The PM has said that David Benson-Pope did not even know Steve Hurring was calling the Minister’s chief executive.
So in Helen’s world DBP has done nothing wrong at all, and as for Hurring – in the ultimate wet bus ticket slap, he is “an extremely hard working and conscientious employee” who might need to “reflect on whether the call was wise” and will get get “at least a little counselling”.
Also Helen actually thinks Setchell should never have been employed at all – something I’ll deal with in a later post.
Audrey Young of the Herald blogs:
I don’t know which is worse, Helen Clark’s double standards or the State Services Commission’s toadyism in the Madeleine Setchell employment affair.
Deputy State Services Commissioner Iain Rennie rather sweetly relies on the view that Benson Pope’s henchman, Steve Hurring, simply sought information from Logan about Setchell’s private links.
The unspoken question would have more force: Do you realise that your new comms manager will be working closely on some of the campaigns on sustainability and carbon-neutrality we feel certain that the ministry will be planning before the election next year?
If Labour had nothing to hide, it would have nothing to worry about. But the line between legitimate public information and political advertising has become increasingly blurred. That is why Auditor General Kevin Brady instigated a cautioning report before about it the 2005 election.
We always knew the politicians had blurred the line to get money for nothing: the real worry with this case is that it appears the state sector bosses are willing to go along with it.
Colin Espiner has a Tui moment in relation to the PM’s claim there was no political interference.
There’s a certain advertisement for a brand of beer that springs to mind upon hearing that David Benson-Pope was nowhere near the phone call from his office to the chief executive of the Ministry of the Environment.
Yeah, right.
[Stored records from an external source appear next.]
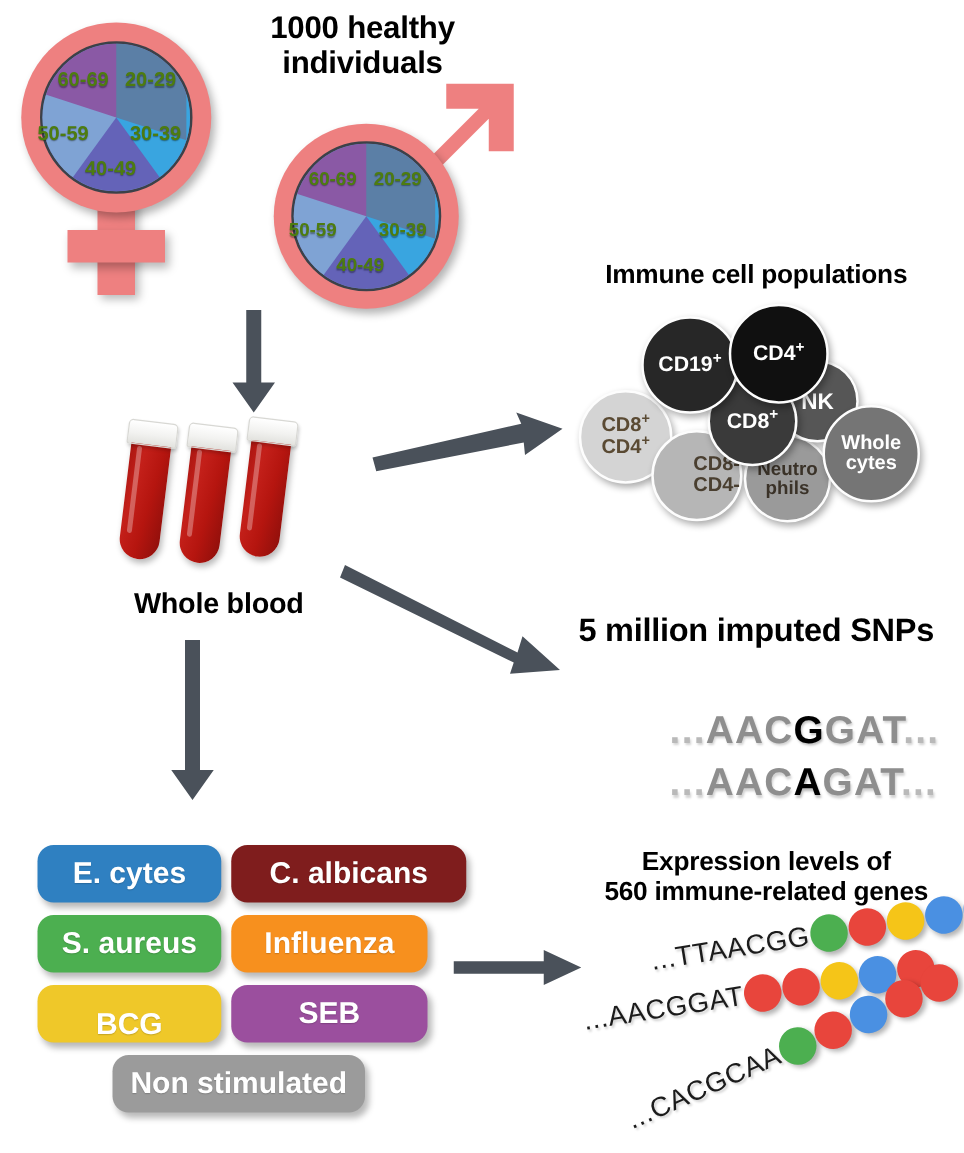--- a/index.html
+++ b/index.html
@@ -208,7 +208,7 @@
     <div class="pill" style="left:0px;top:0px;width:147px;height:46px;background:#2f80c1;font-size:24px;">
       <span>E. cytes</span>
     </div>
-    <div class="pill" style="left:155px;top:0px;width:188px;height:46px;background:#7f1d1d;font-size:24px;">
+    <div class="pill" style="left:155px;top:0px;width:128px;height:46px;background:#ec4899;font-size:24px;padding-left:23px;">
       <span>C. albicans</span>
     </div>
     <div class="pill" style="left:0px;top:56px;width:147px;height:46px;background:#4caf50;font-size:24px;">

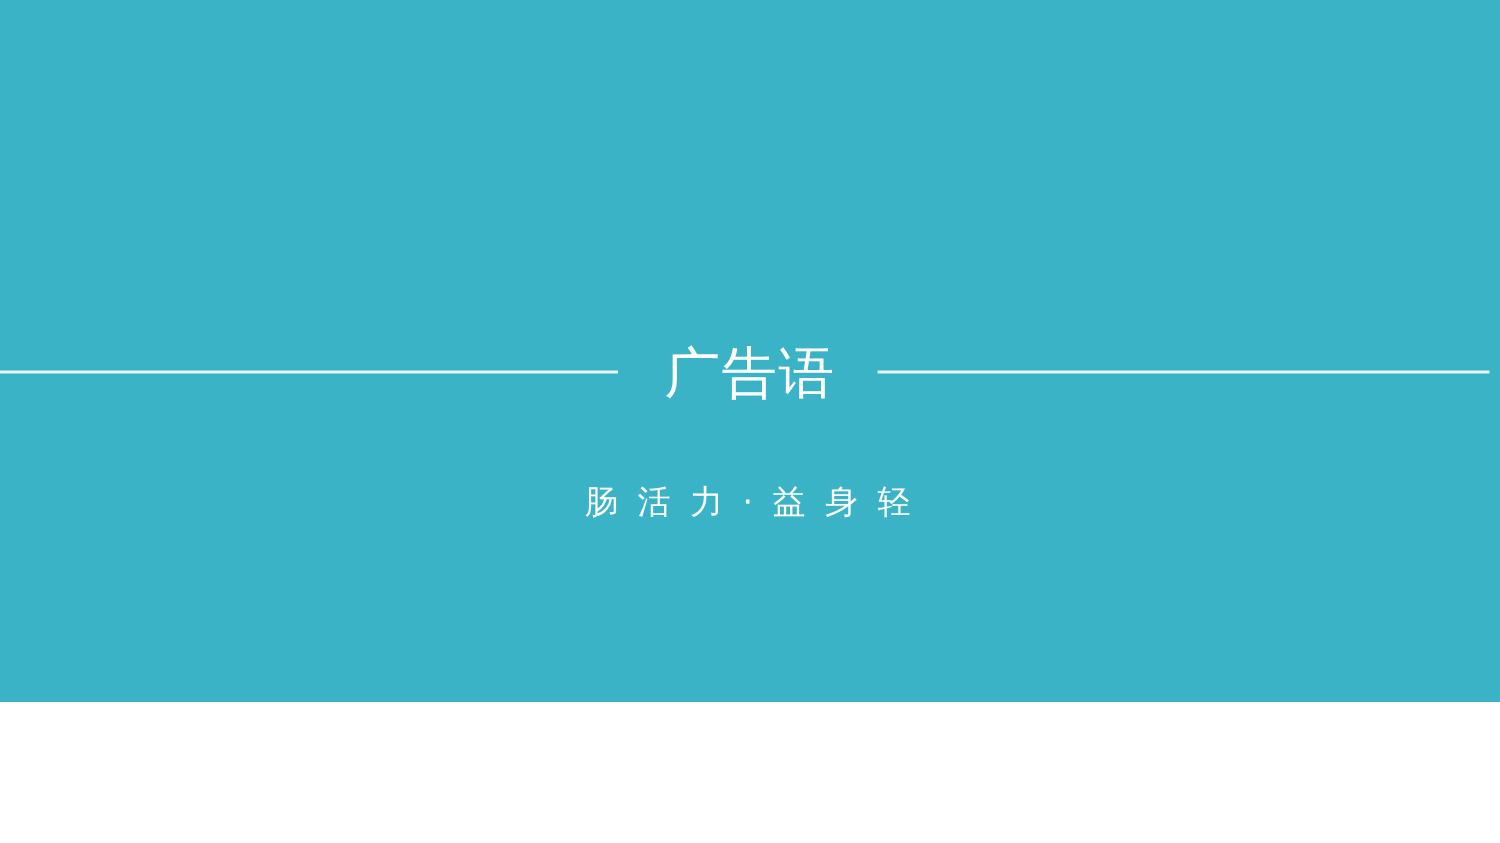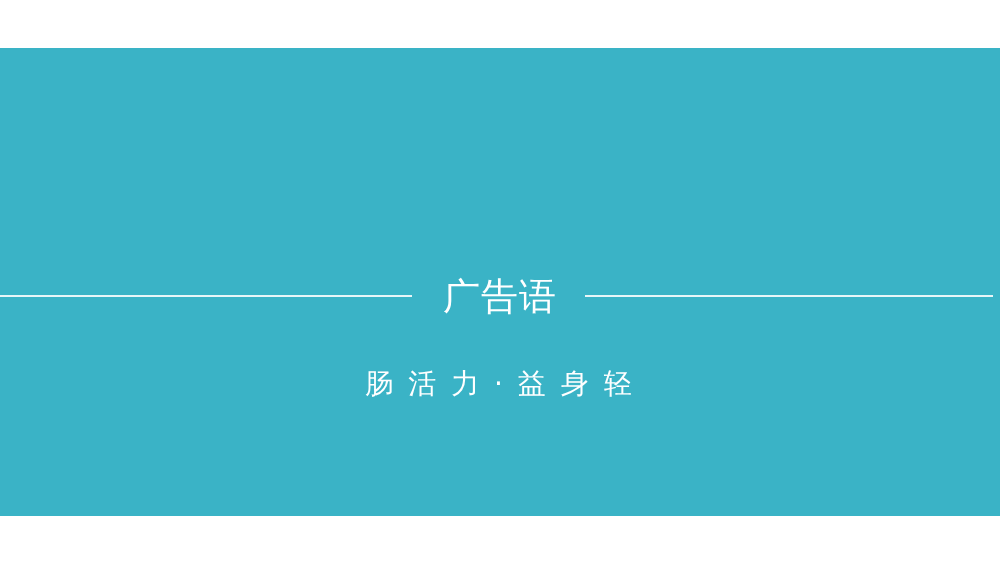--- a/index.html
+++ b/index.html
@@ -20,7 +20,6 @@
     height: 468px;
     background: #3ab3c6;
     overflow: hidden;
-    margin-top: 48px;
   }
 
   

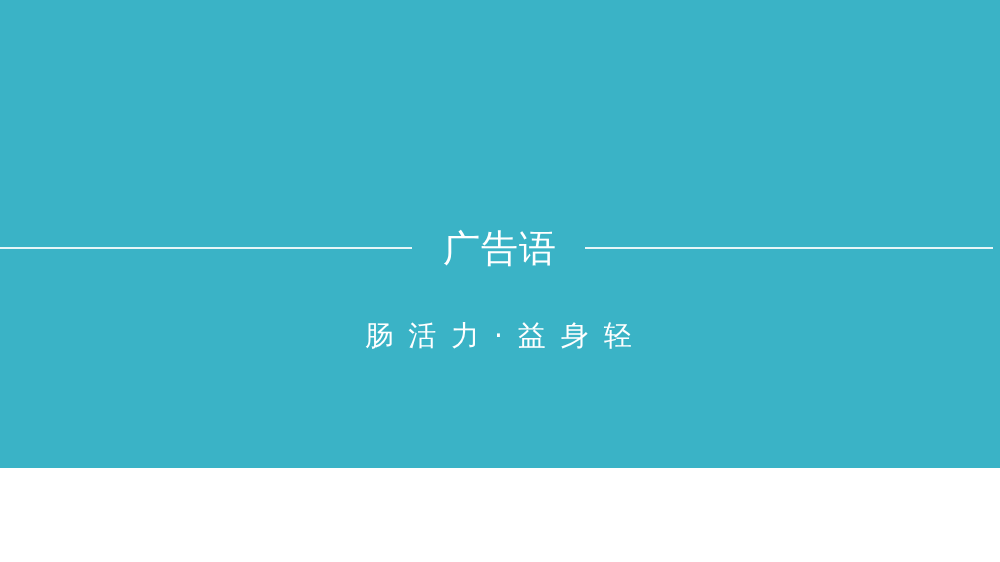--- a/index.html
+++ b/index.html
@@ -72,7 +72,7 @@
   }
   .subtitle {
     color: #ffffff;
-    font-size: 28px;
+    font-size: 22px;
     font-weight: 400;
     line-height: 1;
     letter-spacing: 3px;

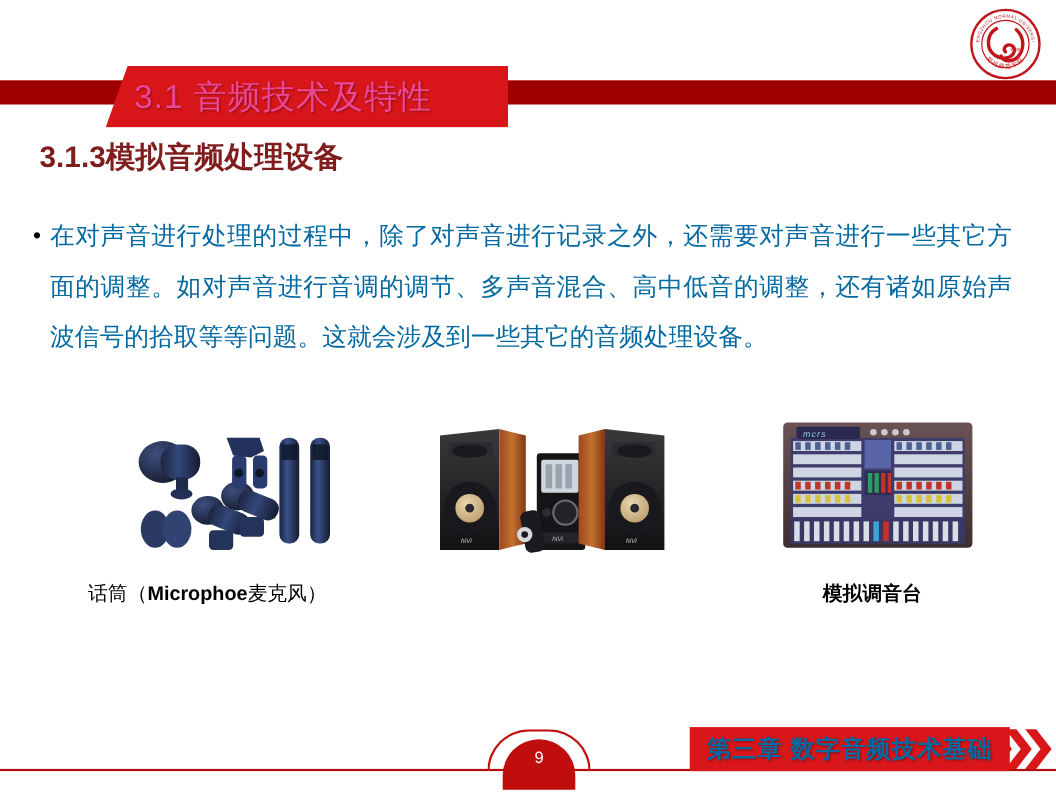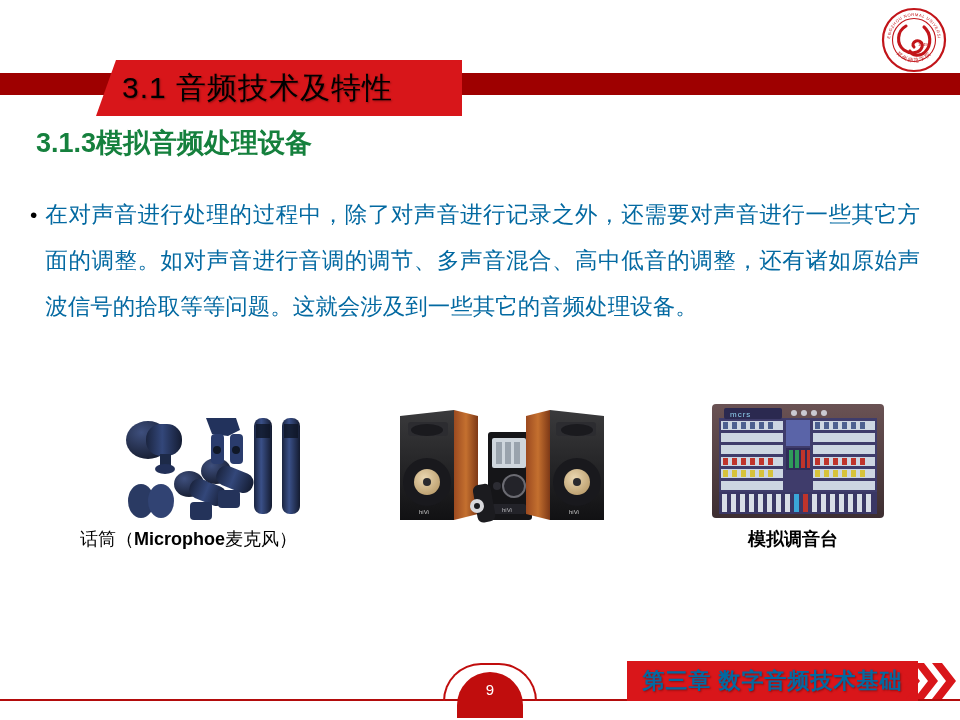--- a/index.html
+++ b/index.html
@@ -53,7 +53,7 @@
     display: flex;
     align-items: center;
     font-size: 30px;
-    color: #000000;
+    color: #ec4899;
     letter-spacing: 1px;
     text-shadow: 1px 1px 2px rgba(0,0,0,.35);
     white-space: nowrap;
Senior political advisers in front-bench ministers’ offices routinely make sensitive telephone calls on employment matters to the heads of their minister’s department without checking with their boss first.
But there was no political interference. Oh, no. It was a simple, innocent phone call to enquire about Setchell’s wellbeing and how she was settling into her new job. Benson-Pope, known as something of a control freak who keeps his staff on a tight leash, had no knowledge of the call and hadn’t heard the rumours swirling around the Beehive that Setchell was the partner of Taylor.
I think I just saw a big pig fly past my Beehive annex window.
Colin also goes on to note that there is a pattern of behaviour here with this Minister:
So the staff member gets the blame. There’s a certain sense of deja vu in all of this. Benson-Pope, who has gone through more press secretaries than he’s had hot Bellamy’s dinners, burned off one of his previous secretaries after he was hung out to dry for leaking a police report clearing Benson-Pope of wrongdoing over allegations he mistreated pupils in his care while a teacher at Bayfield High School.
Pete Coleman got the blame, although it later transpired that Benson-Pope had known of the leak and had authorised it.
Also worth a look at is video shot today of Duncan Garner interviewing Benson-Pope. It is seven minutes long but worth viewing.
Also Colin James has some useful thoughts on the issue, noting:
A person in a minister’s office speaks for the minister. The minister is responsible for what that person says or does as a member of the minister’s office whether or not it is as at the minister’s specific bidding or with the minister’s knowledge.
So, in effect, David Benson-Pope queried the employment of Madeleine Setchell, partner of Kevin Taylor, chief press secretary of Opposition leader John Key.